Polish artists and opposition politicians have set about posting photos of themselves eating or holding bananas as a sign of protest after the country’s authorities issued a ban on a piece of art featuring the fruit and branded it obscene.
Actress Magdalena Cielecka is among those who have joined the visual protest against ideological limits being placed on creative people, with her post sporting a banana pointed at her head like a gun: “An artist, to create, must be free”, Cielecka was quoted by AP as saying.
Many others followed suit online, coming up with curious manifestations on the subject:
“Cielecka, Ostaszewska, some are so shy with these bananas. So far, the most courageous one is Rose Thun, who has taken a banana into her mouth”, one of the posts translates from Polish.

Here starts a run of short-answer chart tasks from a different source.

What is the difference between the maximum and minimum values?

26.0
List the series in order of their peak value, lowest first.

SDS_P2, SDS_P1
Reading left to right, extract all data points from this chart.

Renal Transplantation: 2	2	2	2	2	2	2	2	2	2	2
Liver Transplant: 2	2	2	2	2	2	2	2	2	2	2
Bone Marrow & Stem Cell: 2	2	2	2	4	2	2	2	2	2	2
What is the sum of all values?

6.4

Cielecka, Ostaszewska jakieś takie nieśmiałe z tymi bananami. Jak na razie najbardziej odważna Róża Thun wzięła banana do buzi. pic.twitter.com/kcugXuCve7
— Rambo 2 (@johnsmiths74) April 28, 2019
“I know you have been waiting for that. Maja Ostaszewska hasn’t disappointed”, another Polish tweet reads.
Polish celebrities have been posting #BananaSelfies in response to the National Museum’s decision to remove an artwork showing bananas being eaten in a sexually suggestive manner.
In a parallel move, the space in front of the state-run museum, which is typically closed on this day, is due to see a collective banana-eating protest later on Monday.
The video, called “Consumer Art” and made in 1973 by prominent artist Natalia LL showing a young woman eating a banana with an appetite, was removed from the walls of the Warsaw National Gallery last week. Prior to this, the gallery’s head, Jerzy Miziolek, had reportedly been summoned for a private talk on the subject at the Polish Ministry of Culture.
Commenting on the work, which has been part of the permanent gallery exhibition for many years, Miziolek told the portal Onet.pl in an interview that he was “opposed to showing works that could irritate sensitive young people” and pointed out that some visitors had issued a complaint.
It is not only the banana video that was removed from the exhibition, but one by another female artist was also deemed as a no-go. Miziolek, appointed to run the state-funded museum last November, asserted that while he appreciated both artists in question as part of Poland’s culture, he noted that the gallery’s limited space made him introduce some “creative changes” to the exhibition.
However, having said this, he promised that the works would be reinstated, denying pressure from the ministry and noting that visitors would be able to find the works in place until 6 May, as after that the gallery is due to be comprehensively reorganized.
The controversy is the latest one in a string of debates surrounding art and culture in Poland, with Culture Minister Piotr Glinski having repeatedly found himself in hot water over his cutting subsidies to art festivals that were set to show theatrical plays on Catholic themes, among other performances, a move that stirred public controversy. He also recently cut funds for the European Solidarity Centre, an exhibition and cultural facility popular with critics of the government, saying its activities had exceeded its history-teaching mission.